[TASK REQUIREMENTS]
Transcribe the page text about creating pipes from morta in full, word for word.

[PAGE TEXT]
--- --- ---

Creating Pipes From Morta
Creating Pipes From Morta, by Trever Talbert
Finding and Harvesting Morta
The process of obtaining morta is one of the biggest differences between the creation of a morta pipe and the creation of a briar pipe. Briar is an active industry emplying legions of workers and large mills for the most efficient harvesting and cutting of the wood, and a pipemaker can simply order pre-cut briar blocks by the bag at highly competitive prices. Some pipemakers, myself included, pay additional costs for purchasing handpicked blocks or traveling to the mills to choose their own, but this is still a relatively simple affair by comparison to the procurement of usable morta. In the map below, the large green area represents the Briere parkland:
This area is roughly 16 miles across, and it is a trackless wasteland of marshes, fens, and open moors dotted with ancient standing stones. It is a vast area to search, and for most of the year it is inaccessible because the water levels in the crisscrossing aquaducts rise high enough that the open areas cannot be walked for morta. During the Fall, however, the water levels fall and during a narrow window from September to November one can (with wading boots) traverse through the moors. The morta lies under the moist surface packed in peat and mineral-rich clay, and can be 4' deep or more. It is found in the form of huge logs in the process of petrification due to the lack of oxygen required for the wood to rot, which it normally would have done long ago.

--- --- ---

[DATA EXCERPT]
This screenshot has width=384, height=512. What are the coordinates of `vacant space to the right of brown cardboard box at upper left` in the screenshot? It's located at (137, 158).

--- --- ---

[ANSWER SPACE]
Creating Pipes From Morta
Creating Pipes From Morta, by Trever Talbert
Finding and Harvesting Morta
The process of obtaining morta is one of the biggest differences between the creation of a morta pipe and the creation of a briar pipe. Briar is an active industry emplying legions of workers and large mills for the most efficient harvesting and cutting of the wood, and a pipemaker can simply order pre-cut briar blocks by the bag at highly competitive prices. Some pipemakers, myself included, pay additional costs for purchasing handpicked blocks or traveling to the mills to choose their own, but this is still a relatively simple affair by comparison to the procurement of usable morta. In the map below, the large green area represents the Briere parkland:
This area is roughly 16 miles across, and it is a trackless wasteland of marshes, fens, and open moors dotted with ancient standing stones. It is a vast area to search, and for most of the year it is inaccessible because the water levels in the crisscrossing aquaducts rise high enough that the open areas cannot be walked for morta. During the Fall, however, the water levels fall and during a narrow window from September to November one can (with wading boots) traverse through the moors. The morta lies under the moist surface packed in peat and mineral-rich clay, and can be 4' deep or more. It is found in the form of huge logs in the process of petrification due to the lack of oxygen required for the wood to rot, which it normally would have done long ago.